A Morse exhaustion function on the punctured plane I don't think I have a good intuitive understanding of the purpose of a Morse function. The classic illustrative example seems to be a genus 2 torus with the Morse exhaustion function being given by the height function. From that, I thought any point at which the topology of the sublevel set changes is "critical point". In that case, what would be the set of critical points of a Morse exhaustion function on the punctured plane (plane with origin removed)? I feel like saying that the origin must be a critical point, but surely we cannot say that, as the origin has actually been removed. 
If I could be given some help with correcting my intuition, I'd really appreciate it.
 A: The problem with your example is that the punctured torus(or Plane) is no compact. The statement describing the topology of level set depend on those facts. For example important theorem fails:

Suppose $f$ is a smooth real-valued function on $M$ and $p$ is a non-degenerate critical point of $f$ of index $\gamma$, and that $f(p) = q$. Suppose $f^{−1}[q − \varepsilon, q + \varepsilon]$ is compact and contains no critical points besides $p$. Then $M^{q+\varepsilon}$ is homotopy equivalent to $M^{q−\varepsilon}$ with a $\gamma$-cell attached.

and another one

Suppose $f$ is a smooth real-valued function on $M$, $a < b$, $f^{−1}[a, b]$ is compact, and there are no critical values between $a$ and $b$. Then $M^a$ is diffeomorphic to $M^b$, and $M^b$ deformation retracts onto $M^a$.
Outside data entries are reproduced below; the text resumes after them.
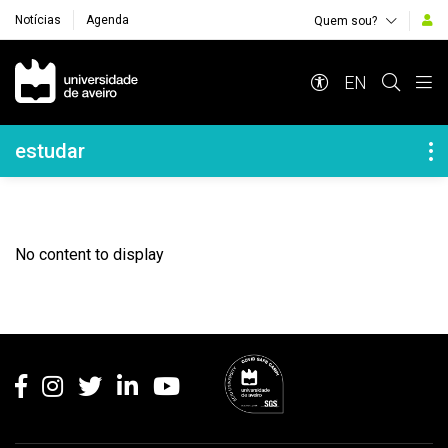
Notícias
Agenda
Quem sou?
Navegação Principal
EN
Navegação Lateral
estudar
No content to display
Rodapé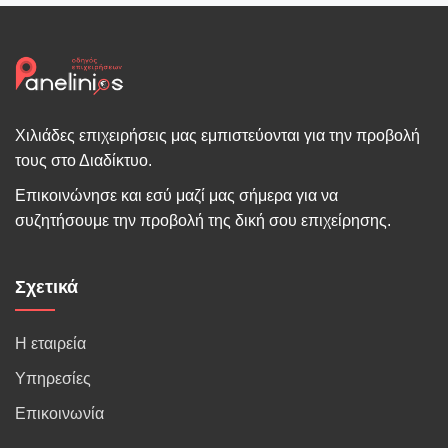
Χιλιάδες επιχειρήσεις μας εμπιστεύονται για την προβολή
τους στο Διαδίκτυο.
Επικοινώνησε και εσύ μαζί μας σήμερα για να
συζητήσουμε την προβολή της δική σου επιχείρησης.
Σχετικά
Η εταιρεία
Υπηρεσίες
Επικοινωνία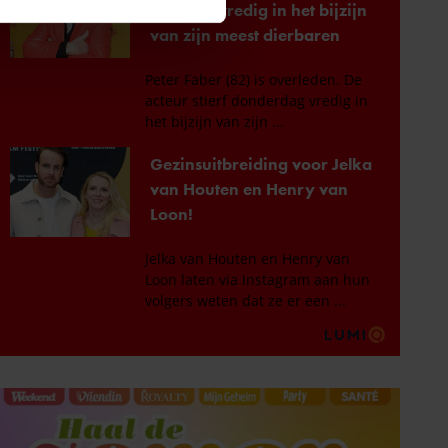
 media te bieden en om ons
ze partners voor social
nformatie die u aan ze heeft
oord met onze cookies als u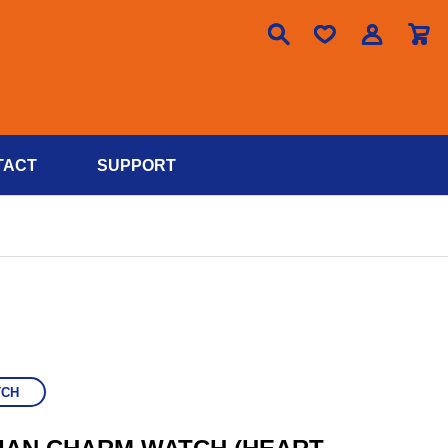

TACT
SUPPORT
TCH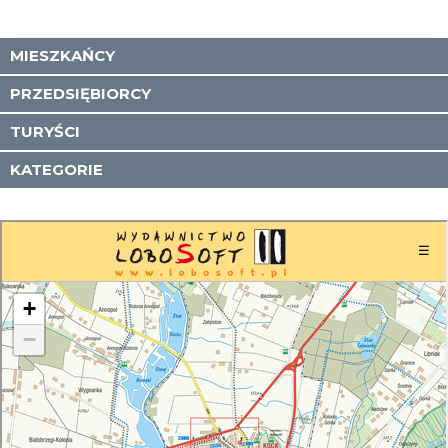
MIESZKAŃCY
PRZEDSIĘBIORCY
TURYŚCI
KATEGORIE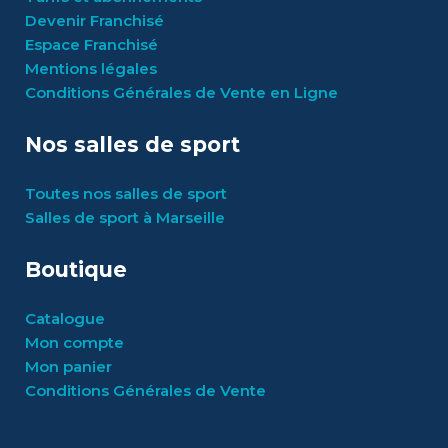
Devenir Franchisé
Espace Franchisé
Mentions légales
Conditions Générales de Vente en Ligne
Nos salles de sport
Toutes nos salles de sport
Salles de sport à Marseille
Boutique
Catalogue
Mon compte
Mon panier
Conditions Générales de Vente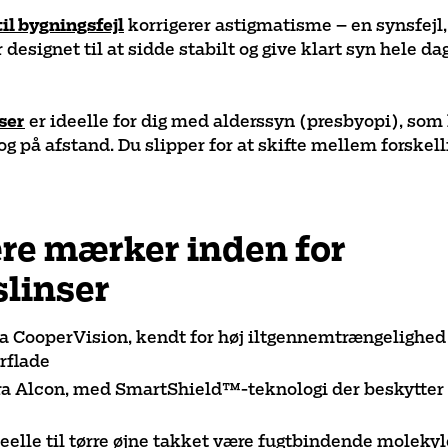
il bygningsfejl
korrigerer astigmatisme – en synsfejl,
r designet til at sidde stabilt og give klart syn hele d
ser
er ideelle for dig med alderssyn (presbyopi), som 
g på afstand. Du slipper for at skifte mellem forskelli
re mærker inden for
linser
ra CooperVision, kendt for høj iltgennemtrængelighed 
rflade
ra Alcon, med SmartShield™-teknologi der beskytte
deelle til tørre øjne takket være fugtbindende molekyl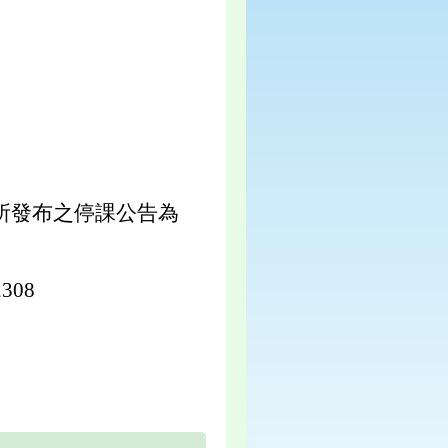
所發布之停課公告為
08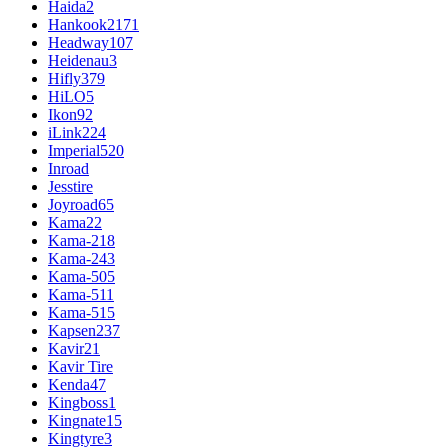
Haida
2
Hankook
2171
Headway
107
Heidenau
3
Hifly
379
HiLO
5
Ikon
92
iLink
224
Imperial
520
Inroad
Jesstire
Joyroad
65
Kama
22
Kama-218
Kama-243
Kama-505
Kama-511
Kama-515
Kapsen
237
Kavir
21
Kavir Tire
Kenda
47
Kingboss
1
Kingnate
15
Kingtyre
3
This means that when $M$ is compact morse theory have powerful tools to describe the topology of the level sets of $M$. In your case $f^{-1}[-\varepsilon,\varepsilon]$ is not compact if the plane is the $xz$ plane in $\mathbb{R}^3$.
A: Every smooth manifold $M$ admits a Morse exhaustion function. One way to prove this is first to find a proper embedding of $M$ into $\mathbb R^N$ for some $N$ (which exists by the Whitney embedding theorem), so we can consider $M$ to be a closed submanifold of $\mathbb R^N$. Then use the fact that for almost every $v\in\mathbb R^N$, the function $f\colon \mathbb R^N\to\mathbb R$ given by $f(x) = |x-v|^2$ restricts to Morse exhaustion function on $M$. (This is proved, for example, in Corollary 1.25 of Nicolaescu's An Invitation to Morse Theory.)
In the example of $M=\mathbb R^2 \smallsetminus \lbrace(0,0)\rbrace$, we can first embed $M$ into $\mathbb R^3$ by the map
$$
(x,y) \mapsto \left( \log r, \frac{x}{r}, \frac{y}{r}\right),
$$ 
where $r = \sqrt{x^2 + y^2}$. (The image of this embedding is the unit cylinder around the $x$-axis.) Then we can take $f\colon M\to \mathbb R$ to be the square of the distance to the point $(0,0,-1)$.  Specifically, in terms of the original $(x,y)$ coordinates on $M$, this is
$$
f(x,y) = (\log r)^2 + \left(\frac{x}{r}\right)^2 + \left( \frac{y}{r} + 1\right)^2
= (\log r)^2 + \frac{2y}{r} + 2.
$$
This has two critical points: $(0,-1)$ is an absolute minimum, and $(0,1)$ is a saddle point.
You can visualize the level sets by looking at the intersection of the cylinder with spheres centered at $(0,0,-1)$. When the radius of the sphere is small, the intersection is just a simple closed curve in the bottom half of the cylinder. When the radius becomes larger than $2$, the intersection becomes two simple closed curves. As the radius gets very large, these two curves get closer and closer to vertical circles far out along the cylinder.
One problem with your attempt to understand intuitively what's going on here ("what would be the set of critical points of a Morse exhaustion function on the punctured plane?") is that you seem to be thinking that the critical points depend only on the manifold. But in fact, the critical points depend very heavily on what Morse function you choose. In fact, it's not hard to show in the case of the example above that given any two distinct points of $M$, there's a Morse exhaustion function whose critical points are exactly those two points. And you can get more critical points by smoothly deforming the embedding in $\mathbb R^3$ so that the distance function has lots of local maxima and local minima.